CRESCER É PERIGOSO?
Crescer é perigoso. Eu sei disso. Estava no manual de instruções do meu carro de controle remoto. Mas eu nem sabia ler direito. Apenas brinquei como se não houvesse amanhã.
Não fui eu que escolhi crescer. Foi minha mãe. Ela sempre dizia que meu nome ficaria mais bonito com a palavra "doutor" na frente. Eu tentei dizer a ela que não queria. Mas então eu cresci, e minha voz se fez incompreensível.
É claro que crescer é perigoso. Diga isso aos parques e praças vazios, que observam o vento levando e trazendo folhas e poeiras. Diga isso ao vendedor de pipoca, que alimenta os pombos e conta histórias bonitas sobre pequenos anjos que corriam e pulavam, em vez de voar.
Passo inúmeras vezes na frente do espelho e não me conheço. Maldita barba que não pára de crescer. Maldita olheira que me fala todos os dias que preciso voltar a dormir direito. Saudade do tempo em que dormir era minha única obrigação.
Ainda não conheço aquela menina. Lembro de um vestido azul bordado. Um laço na cabeça. Um sapato branco. Bochechas rosas. Sorriso largo. Meu coração disparado. E eu só querendo ir na padaria mais uma vez para ter a chance de ver você no quintal brincando.
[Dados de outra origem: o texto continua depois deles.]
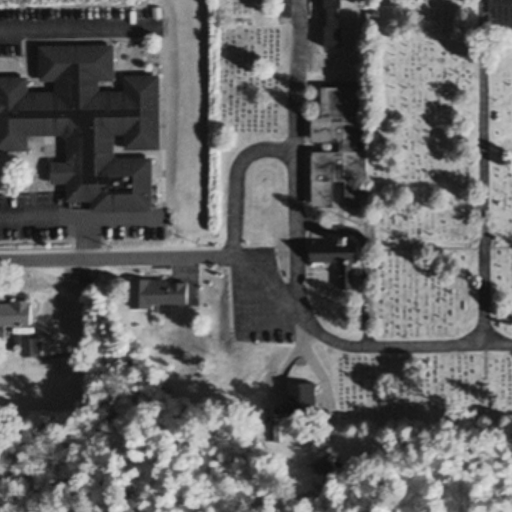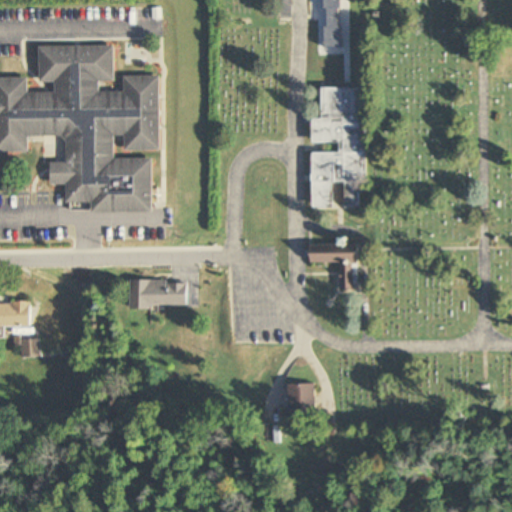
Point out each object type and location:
road: (67, 37)
road: (295, 74)
building: (87, 127)
building: (339, 148)
building: (340, 149)
road: (293, 158)
road: (81, 225)
road: (95, 243)
park: (351, 256)
building: (338, 259)
road: (89, 260)
building: (340, 263)
road: (503, 269)
building: (160, 294)
parking lot: (259, 306)
building: (17, 315)
building: (32, 348)
road: (285, 367)
road: (321, 381)
building: (303, 401)
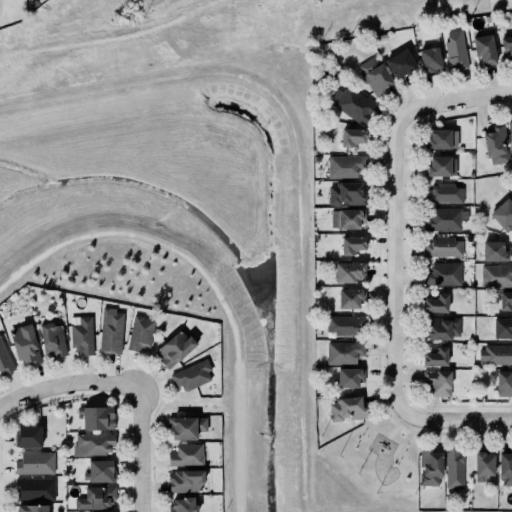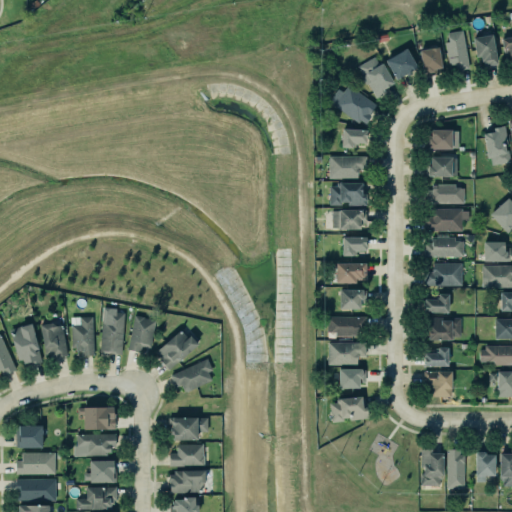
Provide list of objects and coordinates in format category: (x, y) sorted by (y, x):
building: (506, 45)
building: (481, 47)
building: (485, 49)
building: (456, 50)
building: (430, 60)
building: (400, 63)
building: (375, 75)
building: (350, 102)
building: (353, 103)
road: (454, 103)
building: (510, 132)
building: (353, 137)
building: (439, 137)
building: (443, 138)
building: (496, 146)
building: (343, 164)
building: (438, 165)
building: (345, 166)
building: (442, 166)
building: (346, 193)
building: (443, 194)
building: (501, 212)
building: (503, 214)
building: (344, 217)
building: (347, 218)
building: (443, 218)
building: (445, 219)
building: (352, 245)
building: (443, 247)
building: (495, 251)
building: (497, 255)
road: (394, 268)
building: (346, 270)
building: (349, 271)
building: (441, 273)
building: (443, 274)
building: (496, 275)
building: (497, 275)
building: (348, 296)
building: (350, 298)
building: (434, 302)
building: (436, 304)
building: (506, 304)
building: (342, 323)
building: (345, 325)
building: (440, 326)
building: (501, 326)
building: (443, 328)
building: (502, 328)
building: (111, 330)
building: (141, 332)
building: (82, 334)
building: (22, 338)
building: (53, 340)
building: (25, 344)
building: (175, 348)
building: (344, 352)
building: (495, 353)
building: (496, 353)
building: (436, 357)
building: (4, 358)
building: (190, 373)
building: (193, 375)
building: (348, 376)
building: (351, 377)
building: (435, 381)
building: (438, 382)
road: (68, 383)
building: (503, 383)
building: (347, 409)
road: (382, 410)
building: (96, 412)
building: (98, 417)
road: (458, 420)
road: (399, 426)
building: (187, 427)
building: (29, 436)
building: (94, 444)
road: (141, 451)
building: (186, 455)
building: (35, 463)
building: (480, 464)
building: (483, 464)
park: (367, 466)
building: (430, 467)
building: (452, 467)
building: (454, 468)
building: (505, 468)
building: (100, 471)
building: (104, 473)
building: (183, 479)
building: (185, 481)
building: (35, 489)
building: (35, 490)
building: (97, 498)
building: (182, 504)
building: (32, 508)
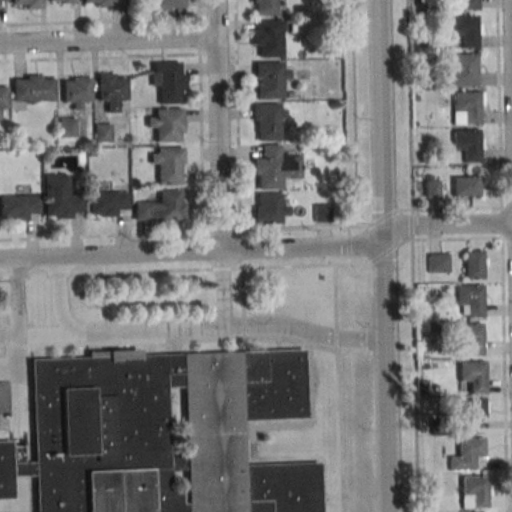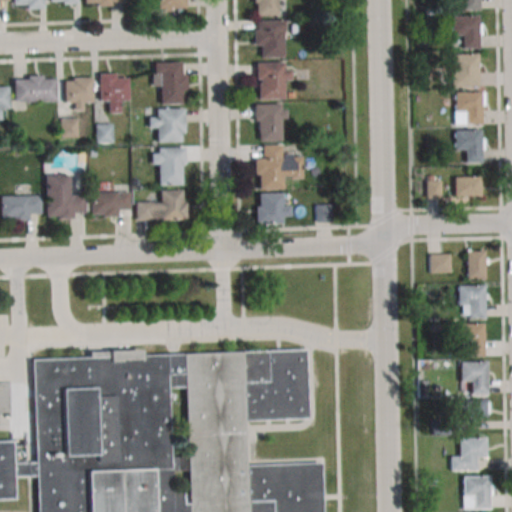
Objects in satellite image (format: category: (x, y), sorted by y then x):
building: (3, 0)
building: (3, 0)
building: (61, 1)
building: (61, 1)
building: (100, 2)
building: (101, 2)
building: (25, 4)
building: (25, 4)
building: (169, 4)
building: (169, 4)
building: (469, 4)
building: (469, 4)
building: (263, 7)
building: (263, 7)
road: (100, 21)
building: (465, 29)
building: (466, 30)
building: (267, 37)
building: (268, 37)
building: (422, 44)
road: (105, 45)
road: (99, 57)
building: (463, 69)
building: (463, 69)
building: (269, 80)
building: (270, 80)
building: (169, 81)
building: (169, 81)
building: (33, 88)
building: (32, 89)
building: (111, 89)
building: (76, 90)
building: (76, 91)
building: (110, 91)
building: (3, 97)
building: (3, 97)
building: (416, 99)
road: (409, 105)
building: (467, 107)
building: (467, 107)
road: (354, 113)
road: (238, 115)
road: (201, 116)
building: (267, 121)
building: (267, 121)
building: (167, 124)
building: (66, 127)
building: (67, 127)
road: (215, 129)
building: (102, 132)
building: (102, 132)
building: (467, 143)
building: (468, 144)
building: (167, 164)
building: (167, 164)
building: (274, 167)
building: (274, 167)
building: (429, 178)
building: (470, 186)
building: (465, 187)
building: (432, 190)
building: (59, 198)
building: (60, 198)
building: (107, 202)
building: (107, 203)
building: (18, 206)
building: (18, 206)
building: (161, 206)
building: (161, 207)
building: (269, 207)
building: (269, 208)
road: (456, 209)
road: (406, 210)
building: (322, 212)
building: (322, 212)
road: (384, 218)
road: (411, 225)
road: (353, 226)
road: (362, 226)
road: (445, 227)
road: (294, 229)
road: (221, 231)
road: (102, 236)
road: (456, 239)
road: (406, 241)
road: (349, 245)
road: (386, 252)
road: (383, 255)
road: (502, 255)
road: (220, 259)
road: (352, 263)
building: (437, 263)
building: (437, 263)
building: (474, 263)
road: (37, 264)
building: (474, 264)
road: (7, 265)
road: (167, 270)
road: (221, 293)
building: (469, 300)
building: (469, 300)
road: (16, 315)
road: (195, 327)
building: (433, 329)
parking lot: (3, 333)
road: (50, 334)
building: (470, 336)
road: (9, 337)
building: (470, 337)
road: (8, 365)
road: (413, 375)
building: (472, 375)
building: (473, 375)
road: (336, 388)
building: (472, 410)
building: (472, 411)
building: (439, 427)
road: (252, 428)
building: (161, 433)
building: (161, 433)
building: (466, 454)
building: (467, 454)
building: (431, 481)
building: (474, 491)
building: (474, 492)
road: (29, 494)
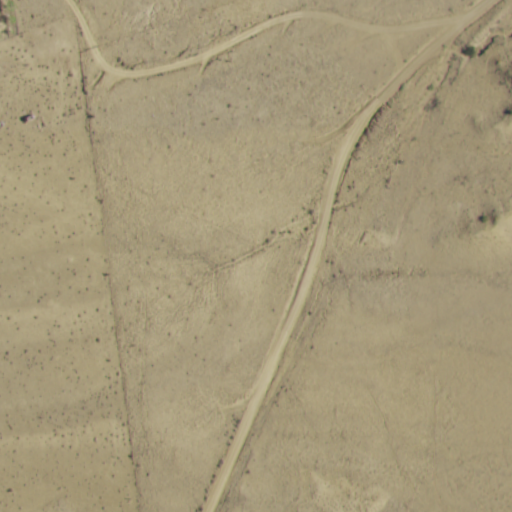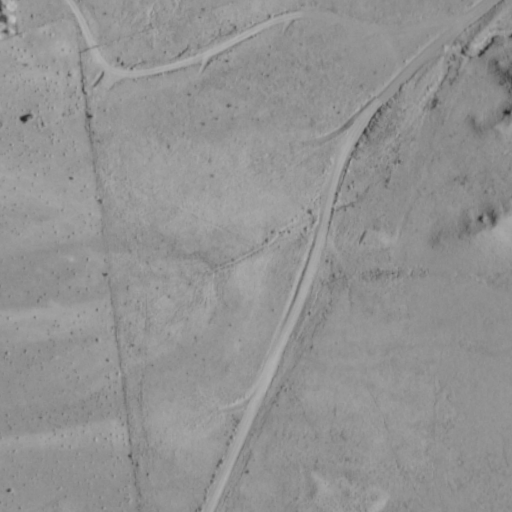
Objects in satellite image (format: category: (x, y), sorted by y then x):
road: (314, 236)
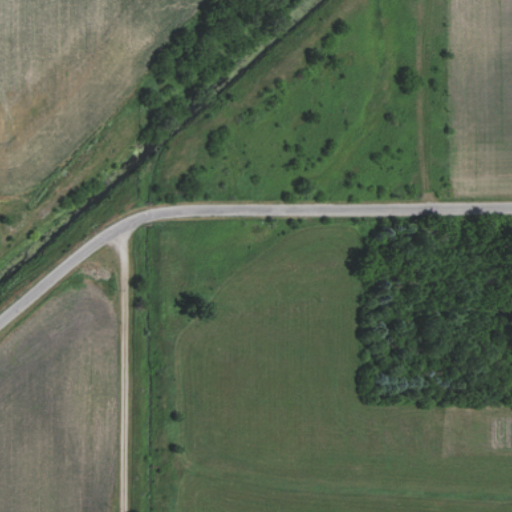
Encostar-me no portão pedindo para você olhar para mim. Hoje eu passei de novo por lá e vejo dois meninos correndo de um terceiro. E no canto, o mesmo vestido azul sendo sujo de lama por uma menininha que parece muito com sua ingenuidade. Uma mulher traz roupas ao varal e, de repente, ao me olhar, vejo novamente aquele sorriso largo, talvez me pedindo desculpas por não ter ido até o portão me ver. Talvez me perguntando porque eu não tiro essa barba.
Crescer é perigoso. Susurro ao ouvido do mais valente soldado que já vi. Sua liderança era invejável. Sua bravura, incomparável. Quantas guerras eu o vi ganhando. Quantos monstros eu o vi matando. Quantos vilões caíram aos seus pés. Meu soldado jamais tinha me abandonado. E veja o que fiz a ele? Aprisionei numa caixa, junto com seu poderoso exército. E agora, depois de anos, vejo que lhe falta o semblante de bravura em seu rosto, junto com a perna direita, que acredito que o cachorro a enterrou no quintal. Meu bravo soldado, eu nunca quis lhe deixar aí, mas nas minhas novas batalhas, eu precisei enfrenta-las sozinho. Mas confesso que queria muito que você estivesse ao meu lado.
Crescer é perigoso. Era o título de um livro que há muito tempo li. Sobre um jovem com problemas e divergências de um adolescente normal. Eu sempre quis ter aquela vida. Meu sonho era ser como ele. Ter seus sonhos. Ter seus problemas. Ter seus desamores. Hoje realizei meu sonho, e vejo o tamanho da besteira que eu desejei àquela estrela cadente. Se pelo menos eu soubesse que aquilo não era uma estrela.
Meu sonho não era crescer. Era ser feliz. Era ser um herói. Era estar onde os grandes estão. E vejo que minha vida era boa se eu voltasse no tempo. Em troca de alguma felicidade, a vida cobra preços caros, a juros pequenos. Sinto que minha barba ainda não quer dizer que estou sábio, e nem maduro. Ela só mostra que cresci. Pensando bem, é bem mais do que isso. Ela me mostra que ainda posso correr atrás do meu sonho de ser herói, com a diferença que com esta barba eu tenho bem mais chances do que quando na minha cara só existia o sujo da terra. Crescer não é exatamente perigoso. Perigoso é não correr atrás da felicidade. Pois quando corremos pela ponte que liga a criança ao adulto, temos todas as responsabilidades e oportunidades que um adulto tem, afinal ele só existe para isso. Mas também com a alegria e os risos que só uma criança é capaz de produzir, pois um adulto jamais deixará de ser aquela boba e inocente criança. Ele saberá dizer aos seus filhos que não é bem assim o que dizem os desavisados ao lamentarem que crescer é perigoso. Ele saberá da verdade. Ele será feliz.